Start of Block
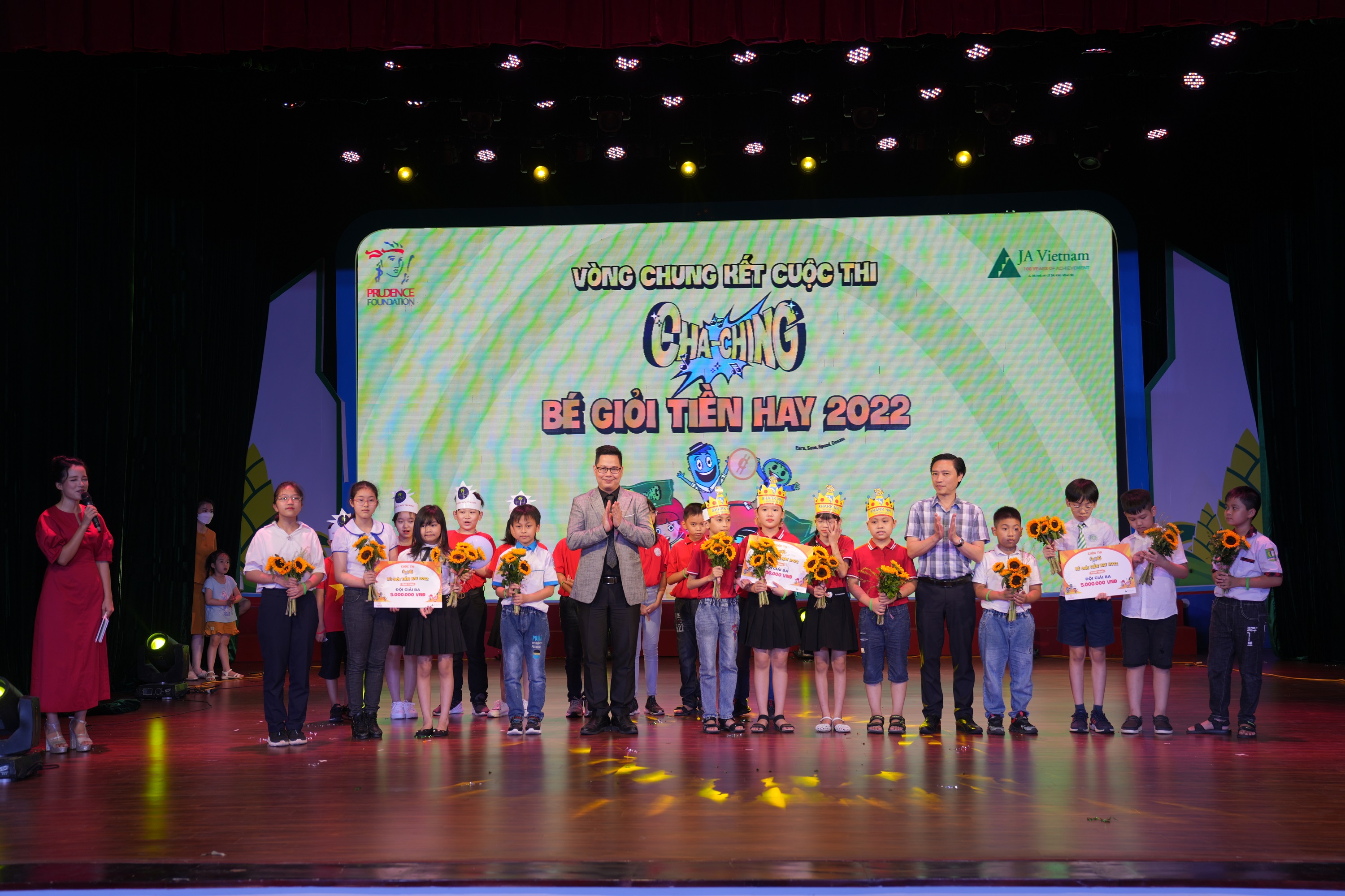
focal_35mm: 46
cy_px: 448
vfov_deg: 29.2
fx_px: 1718
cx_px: 672
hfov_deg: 42.7
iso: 100
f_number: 2.8
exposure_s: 1/100
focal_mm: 46
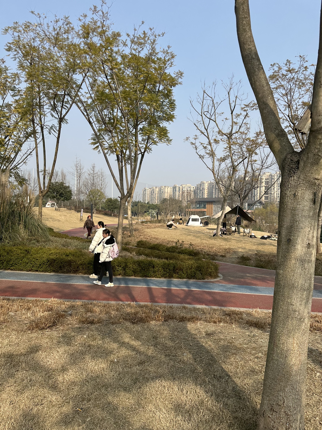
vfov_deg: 71.6
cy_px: 215
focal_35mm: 24
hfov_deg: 56.8
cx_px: 161
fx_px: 298
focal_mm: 6.86
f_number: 1.78
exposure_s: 1/3861
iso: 80
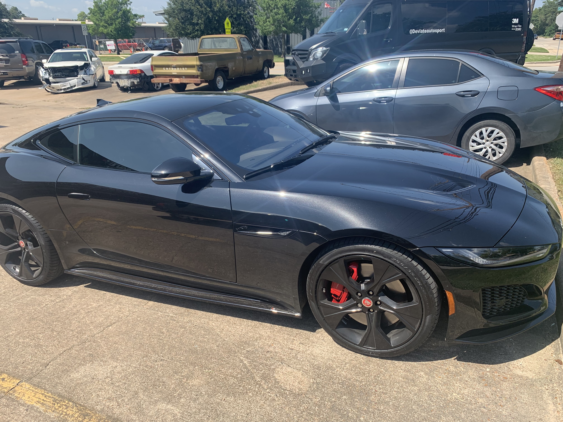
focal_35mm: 26
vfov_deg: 53.1
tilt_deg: -20.1
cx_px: 282
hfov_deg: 67.3
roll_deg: +0.6
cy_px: 211
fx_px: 423
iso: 25
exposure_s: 1/1250
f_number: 1.8
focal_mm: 4.25
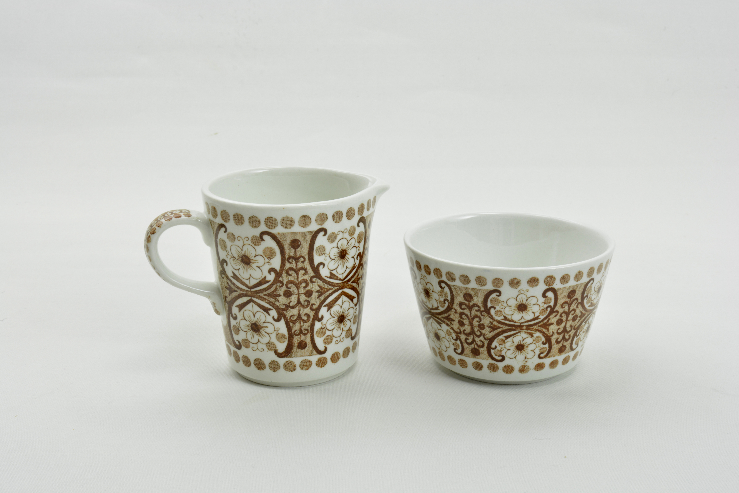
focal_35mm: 51
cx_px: 370
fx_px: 1047
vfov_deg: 26.5
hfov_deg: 38.9
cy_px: 246
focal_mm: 34
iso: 400
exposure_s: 2
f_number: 22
End of Block
PROBLEM DESCRIPTION: In the answer, the data should reappear exactly, with no pictures.

TASK RESPONSE:
focal_35mm: 46
cy_px: 448
vfov_deg: 29.2
fx_px: 1718
cx_px: 672
hfov_deg: 42.7
iso: 100
f_number: 2.8
exposure_s: 1/100
focal_mm: 46
vfov_deg: 71.6
cy_px: 215
focal_35mm: 24
hfov_deg: 56.8
cx_px: 161
fx_px: 298
focal_mm: 6.86
f_number: 1.78
exposure_s: 1/3861
iso: 80
focal_35mm: 26
vfov_deg: 53.1
tilt_deg: -20.1
cx_px: 282
hfov_deg: 67.3
roll_deg: +0.6
cy_px: 211
fx_px: 423
iso: 25
exposure_s: 1/1250
f_number: 1.8
focal_mm: 4.25
focal_35mm: 51
cx_px: 370
fx_px: 1047
vfov_deg: 26.5
hfov_deg: 38.9
cy_px: 246
focal_mm: 34
iso: 400
exposure_s: 2
f_number: 22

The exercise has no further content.